© JUNGE FREIHEIT Verlag GmbH & Co.  www.jungefreiheit.de    34/99 20. August 1999


LOCKERUNGSÜBUNGEN
Geschlechtertrennung
Karl Heinzen

Viele Mädchen, so mußte Else Hambsch leider beobachten, werden auf öffentlichen Bolz- und Spielplätzen von Jungen unterdrückt. Dagegen will sie mit ihrem Verein "Girlassic-Park" nicht nur demonstrieren, sondern Abhilfe schaffen: Gesichert durch einen zwei Meter hohen "und begrünten" Zaun sollen junge Frauen und Mädchen auf einem Freigelände in Ludwigshafen erstmals in der langen Geschichte ihres Geschlechts die Chance erhalten, frei von Furcht und Verfolgung ihren Vergnügungen nachzugehen. Die Geschäftsidee kann nun realisiert werden, weil die Stadtverwaltung der pfälzischen Metropole und die Landesregierung in Mainz die Anschubfinanzierung von insgesamt 400.000 Mark übernehmen. Dieser Betrag wird benötigt, um unter anderem einen Volleyballplatz, ein Fußballfeld, einen Grillplatz, ein Feuchtbiotop und sogar Duschen und Toiletten einzurichten. Über die bloße Absperrung hinausgehende Sicherungssysteme zur Wahrung der geschlechtlichen Homogenität dürften damit allerdings kaum zu finanzieren sein. Möglicherweise setzt "Girlassic-Park" auf den Willen der Besucherinnen, die Verteidigung ihres Lebensraumes notfalls selbst in die Hand zu nehmen. Noch eher kann der Verein aber darauf vertrauen, daß das Interesse am jeweils anderen Geschlecht nach Jahrzehnten der Koedukation und der Geschlechtermischung am Arbeitsplatz schlichtweg erloschen ist. Es geht längst nicht mehr darum, Rückzugsgebiete für weibliche Sonderinteressen in einer ansonsten feindlichen Umgebung zu etablieren, sondern um den Anfang einer neuen Koexistenz auf der Grundlage der Trennung, nachdem alle historischen Versuche des Zusammenlebens gescheitert sind.

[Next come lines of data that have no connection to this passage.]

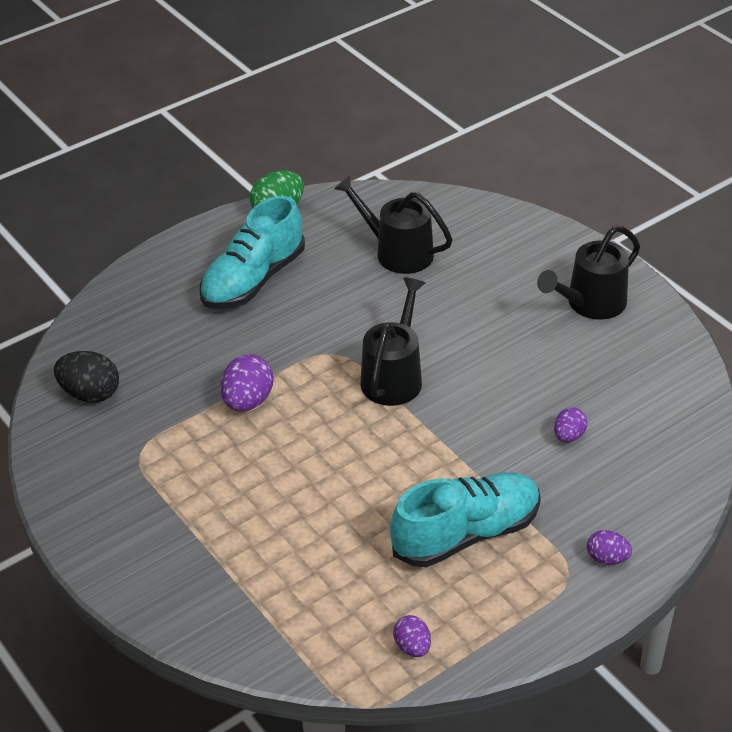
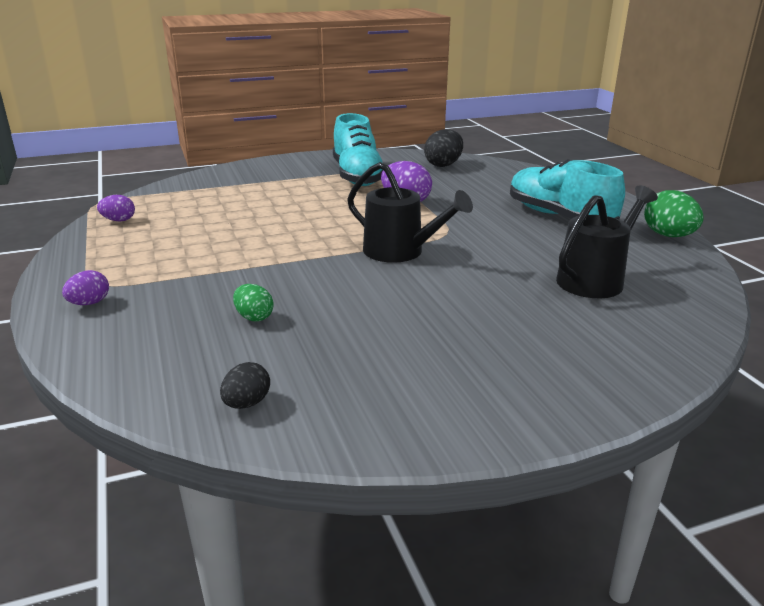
camera: 105 degrees right, 15 degrees down
turquoise shoe [390,472,541,567] -> turquoise shoe moved to [333,113,383,186]
black watering can [537,226,640,320] -> none
purple egg [554,407,587,442] -> green egg [233,284,274,321]
none -> black egg [220,362,270,409]

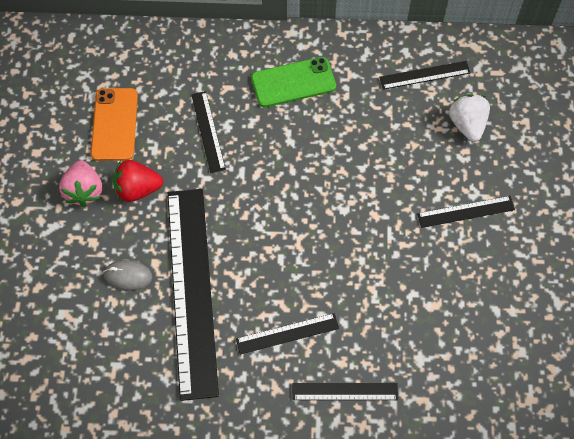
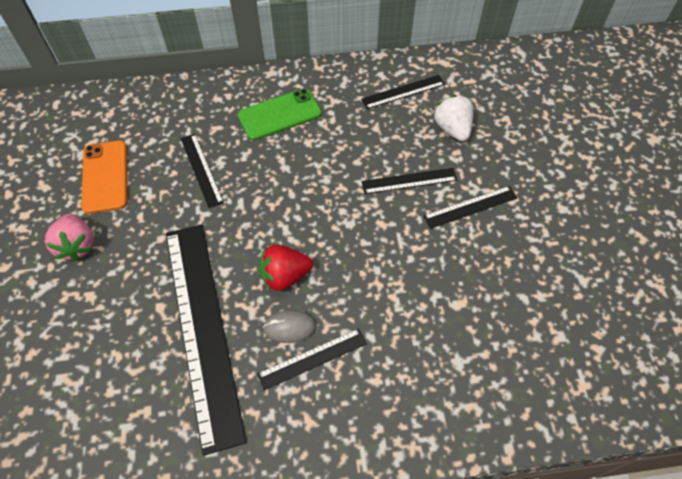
camera: 10 degrees left, 5 degrees down
grey mouse [104,260,152,290] -> grey mouse moved to [263,310,317,343]
red strawberry [113,160,163,202] -> red strawberry moved to [259,245,313,291]
black ruler [293,383,398,400] -> black ruler moved to [362,168,457,194]

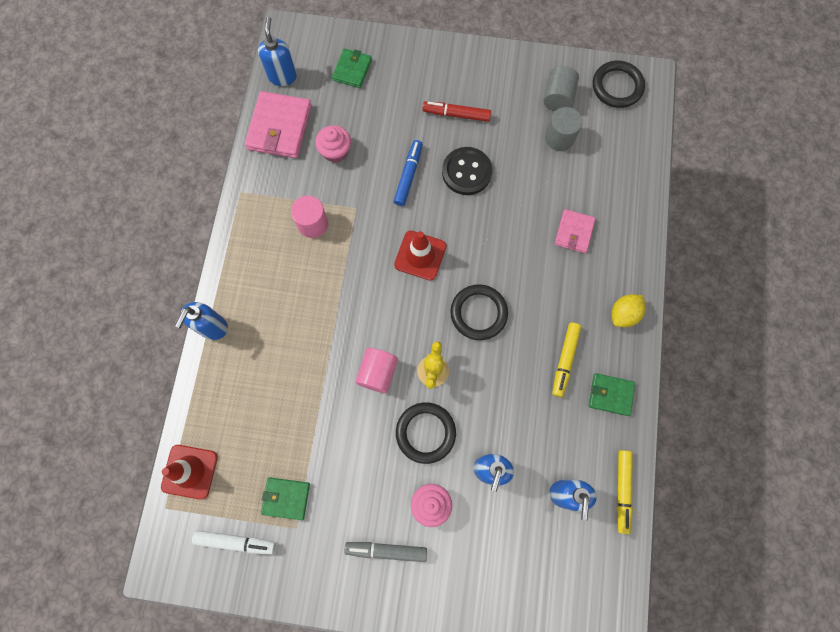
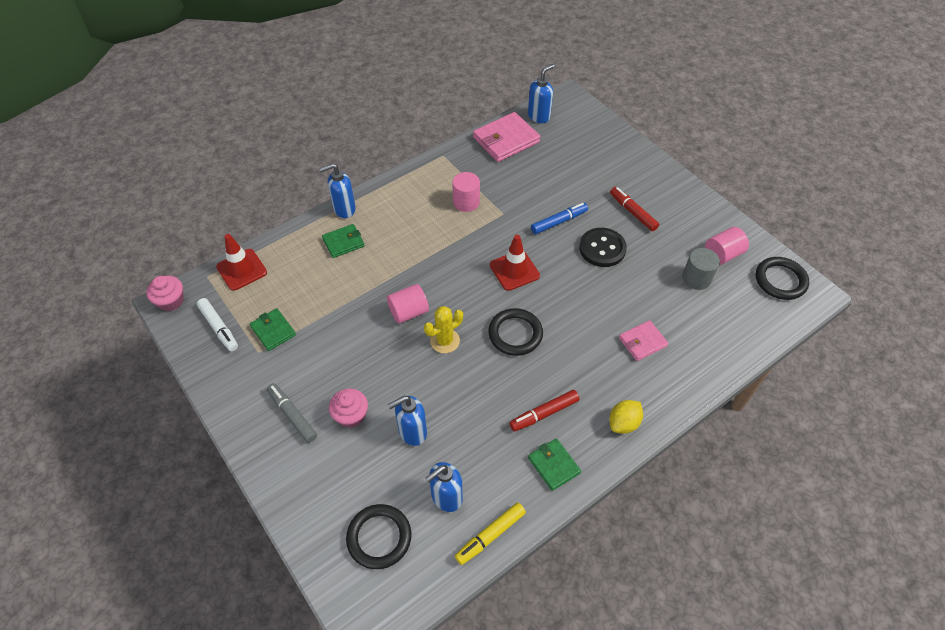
camera: 45 degrees right, 20 degrees down
pink cupcake [315,125,351,163] -> pink cupcake moved to [146,276,184,311]
green wallet [332,48,372,88] -> green wallet moved to [322,224,365,258]
black ring [396,402,456,464] -> black ring moved to [346,504,411,569]
grey cylinder [543,66,579,111] -> pink cylinder [705,227,749,265]
yellow marker [552,323,581,397] -> red marker [509,390,580,431]
yellow lemon [612,294,646,327] -> yellow lemon turned 45 degrees counterclockwise [609,400,643,434]

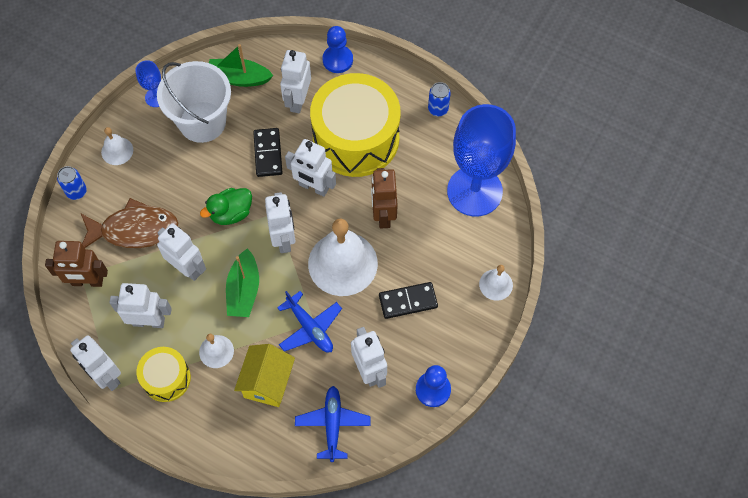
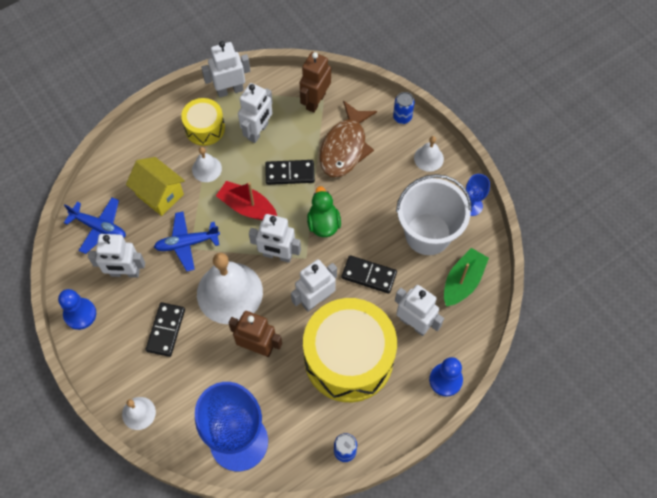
camera: 115 degrees right, 0 degrees up
white robot [157,223,206,281] -> black domino [265,160,315,185]
green boat [226,249,259,317] -> red boat [216,181,277,220]

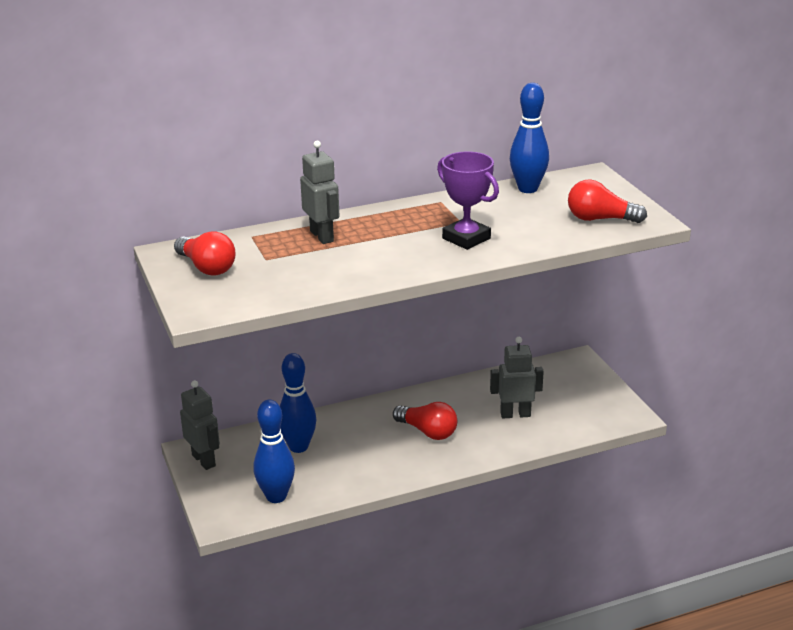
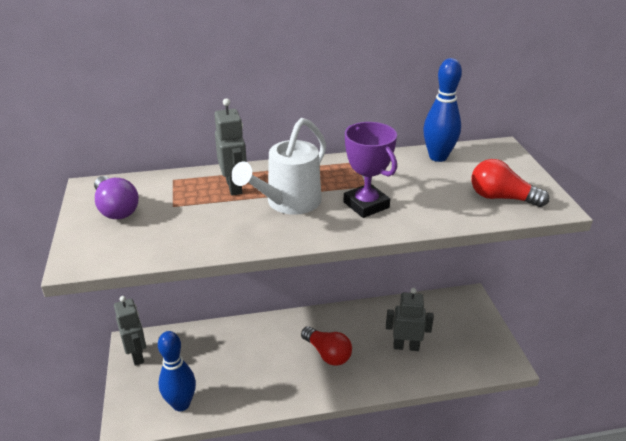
camera: 10 degrees right, 5 degrees up
red light bulb [174,231,235,276] -> purple light bulb [94,176,139,219]
blue bowling pin [280,353,317,453] -> none
none -> white watering can [231,118,326,215]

Es ist Zeit, die Wahrheit zu akzeptieren, daß die Gemeinschaft von Mann und Frau eine Fehlinterpretation der Natur ist, die durch die soziale Wirklichkeit tagtäglich widerlegt wird. Als nützliche Illusion zur vermeintlichen Institutionalisierung der Brutpflege war sie entwicklungsgeschichtlich vielleicht lange verzeihlich. Heute aber muß um ein überleben der Menschheit nicht mehr gebangt werden, und es gibt eine beeindruckende Vielfalt der Fortpflanzungsprophylaxe, die ein selbstbestimmtes Leben in einer freien Gesellschaft ermöglicht.

Die fortschreitende Geschlechtertrennung mag eine Voraussetzung für eine friedliche Zukunft sein, weil im wirklichen Leben natürlich keine anderen Regeln gelten können als auf dem Balkan: Konflikte setzen zunächst die Begegnung voraus. Was dann als Unterschied erkannt oder als Gegensatz empfunden wird, ist im Detail oft zweitrangig. Es wäre allerdings irreführend, die Trennung in Mann und Frau bereits als abschließende Lösung zu betrachten: Sie darf nicht dazu mißbraucht werden, den Weg in die Vereinzelung, für den es so viele ermunternde Anzeichen gibt, aufzuhalten. Verwirklichen können wir uns nämlich nur als Einzelne – und auch nur so unseren Frieden finden.